Moving From Europe to Village: Story of Anna Herashchenko
Anna Herashchenko governs five villages to improve their condition and villager’s quality of life
The workday of the village council head starts at a natural dump. Anna Herashchenko is organizing a community cleanup in the forest, where residents from nearby villages have been bringing waste for many years.
Waste sorting was Anna’s first innovation in the village. Special containers for plastic and glass have been set up in the streets. Three years ago, Anna founded a communal enterprise for collecting waste from every home.

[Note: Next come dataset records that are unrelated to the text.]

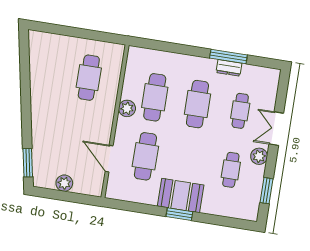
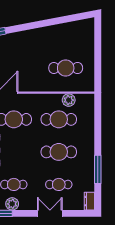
dresser: (229, 68) -> (89, 201), moved
plant: (127, 108) -> (69, 100), moved
plant: (259, 156) -> (12, 204), moved

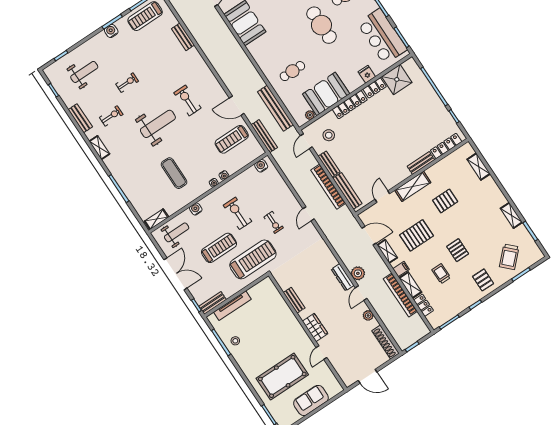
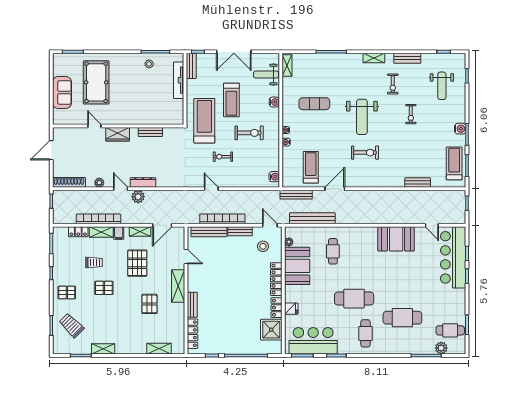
weight bench: (177, 232) -> (266, 75), turned 90
treadmill: (253, 259) -> (204, 121), turned 180

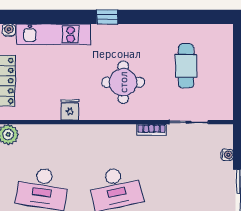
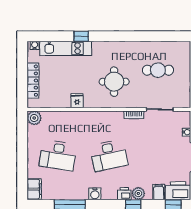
window: (107, 17) -> (81, 36), moved
cafe table: (186, 66) -> (158, 70), turned 90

“You come into each home and explain it to people. Around 30 percent realised immediately that it was good, they wouldn’t need to think what to do with the trash or take it to the forest. For some people, there’s a psychological barrier — paying a sum, which is less than the cost of a pack of cigarettes,” she said.
The village streets are gradually becoming cleaner and more comfortable. Wastelands are turning into playgrounds with wi-fi coverage. Direction signs are set up on the streets — which is rare for Ukrainian villages. Now, medical workers and rescuers will not waste their time searching for the right house.
“Where there are broken villages, dumps, and dirt, crime rates are rising, because people see it as s a subconscious message saying that there are no rules here, that no one obeys the law. We educate citizens by forming a different environment,” Herashchenko said,
For about three years, Anna Herashchenko lived in the Netherlands, where she took part in educational and environmental projects. Having returned to her home village, she decided to run for the village council.
“It was 2015, when people had just gone through the Euromaidan revolution. Not necessarily physically, but they carried it in their hearts. We love Ukraine, we’re ready to do something. It was time to go from volunteering to governmental institutions,” she said.
Few state institutions in Ukraine have a place, where children can stay while their parents are waiting in line or receiving documents. In the Vvedenka village council, a children’s room was created.
“The main principle of this space is that active adults come and, with their example, show what happens and how it happens,” curator Liliya Beliakova said.
“It’s like kindergarten, but better. Because we bring children to a kindergarten and leave. But here, we receive psychological help, look at other children, watch how children develop and communicate,” village resident Maya Klyzub said.
For teenagers, there are robotics and boxing clubs. And this is a meeting of the youth government. In Ternova, the village council head consults with school students on which ideas should be implemented.
“If they’re confident that their requests and wishes will be fulfilled, and if they receive an environment for their development and personal growth, it’s likely that they will stay here,” Herashchenko said.
The budget for five villages does not exceed 200 thousand US dollars. When Anna took office, the sum was even smaller. She fights tax evaders, looks for sponsors, and has engaged volunteers from across Ukraine in creating a new street space.
“I can sit here sorting tons of papers every day and say that I’m working. And I can say that we don’t have enough funds, so we can’t do anything. But I’ve always told myself that I didn’t come here to make excuses,” she said.
Soon, there will be a boxing ring, a stage, and loudspeakers for a local radio station here. The youth government is also working on a project for a skate park.